PC 3000(b)(6)(A): Except as provided in Section 3064, in no case may a prisoner subject to three years on parole be retained under parole supervision or in custody for a period longer than four years from the date of his or her initial parole.

PC 3000(b)(6)(B): Except as provided in Section 3064, in no case may a prisoner subject to five years on parole be retained under parole supervision or in custody for a period longer than seven years from the date of his or her initial parole.

PC 3000(b)(6)(C): Except as provided in Section 3064, in no case may a prisoner subject to 10 years on parole be retained under parole supervision or in custody for a period longer than 15 years from the date of his or her initial parole.

PC 3000(b)(7): The Department of Corrections and Rehabilitation shall meet with each inmate at least 30 days prior to his or her good time release date and shall provide, under guidelines specified by the parole authority or the department, whichever is applicable, the conditions of parole and the length of parole up to the maximum period of time provided by law.

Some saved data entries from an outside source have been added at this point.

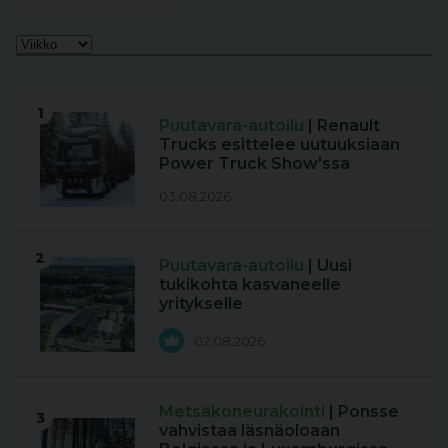
1
Puutavara-autoilu
| Renault
Trucks esittelee uutuuksiaan
Power Truck Show'ssa
03.08.2026
2
Puutavara-autoilu
| Uusi
tukikohta kasvaneelle
yritykselle
02.08.2026
Metsäkoneurakointi
| Ponsse
3
vahvistaa läsnäoloaan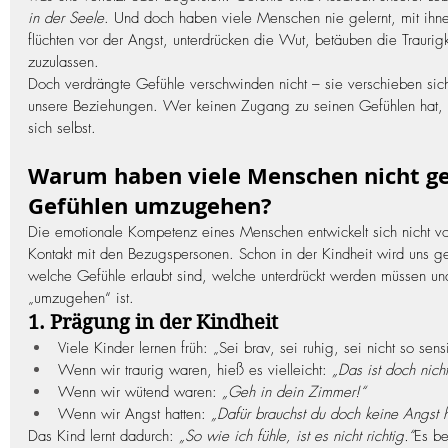
in der Seele
. Und doch haben viele Menschen nie gelernt, mit ihn
flüchten vor der Angst, unterdrücken die Wut, betäuben die Traurigk
zuzulassen.
Doch verdrängte Gefühle verschwinden nicht – sie verschieben sich.
unsere Beziehungen. Wer keinen Zugang zu seinen Gefühlen hat, ve
sich selbst.
Warum haben viele Menschen nicht gel
Gefühlen umzugehen?
Die emotionale Kompetenz eines Menschen entwickelt sich nicht von 
Kontakt mit den Bezugspersonen. Schon in der Kindheit wird uns g
welche Gefühle erlaubt sind, welche unterdrückt werden müssen un
„umzugehen“ ist.
1. Prägung in der Kindheit
Viele Kinder lernen früh: „Sei brav, sei ruhig, sei nicht so sens
Wenn wir traurig waren, hieß es vielleicht: 
„Das ist doch nich
Wenn wir wütend waren: 
„Geh in dein Zimmer!“
Wenn wir Angst hatten: 
„Dafür brauchst du doch keine Angst 
Das Kind lernt dadurch: 
„So wie ich fühle, ist es nicht richtig.“
Es be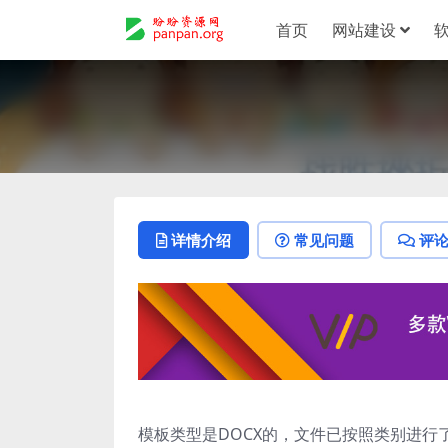
首页
网站建设
详情介绍
常见问题
评
模板类型是DOCX的，文件已按照类别进行了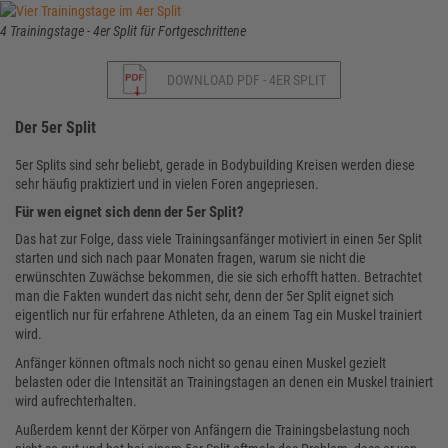
4 Trainingstage - 4er Split für Fortgeschrittene
DOWNLOAD PDF - 4ER SPLIT
Der 5er Split
5er Splits sind sehr beliebt, gerade in Bodybuilding Kreisen werden diese
sehr häufig praktiziert und in vielen Foren angepriesen.
Für wen eignet sich denn der 5er Split?
Das hat zur Folge, dass viele Trainingsanfänger motiviert in einen 5er Split
starten und sich nach paar Monaten fragen, warum sie nicht die
erwünschten Zuwächse bekommen, die sie sich erhofft hatten. Betrachtet
man die Fakten wundert das nicht sehr, denn der 5er Split eignet sich
eigentlich nur für erfahrene Athleten, da an einem Tag ein Muskel trainiert
wird.
Anfänger können oftmals noch nicht so genau einen Muskel gezielt
belasten oder die Intensität an Trainingstagen an denen ein Muskel trainiert
wird aufrechterhalten.
Außerdem kennt der Körper von Anfängern die Trainingsbelastung noch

The inmate has the right to reconsideration of the length of parole and conditions thereof by the department or the parole authority, whichever is applicable. The Department of Corrections and Rehabilitation or the board may impose as a condition of parole that a prisoner make payments on the prisoner’s outstanding restitution fines or orders imposed pursuant to subdivision (a) or (c) of Section 13967 of the Government Code, as operative prior to September 28, 1994, or subdivision (b) or (f) of Section 1202.4.

PC 3000(b)(10): It is the intent of the Legislature that efforts be made with respect to persons who are subject to Section 290.011 who are on parole to engage them in treatment.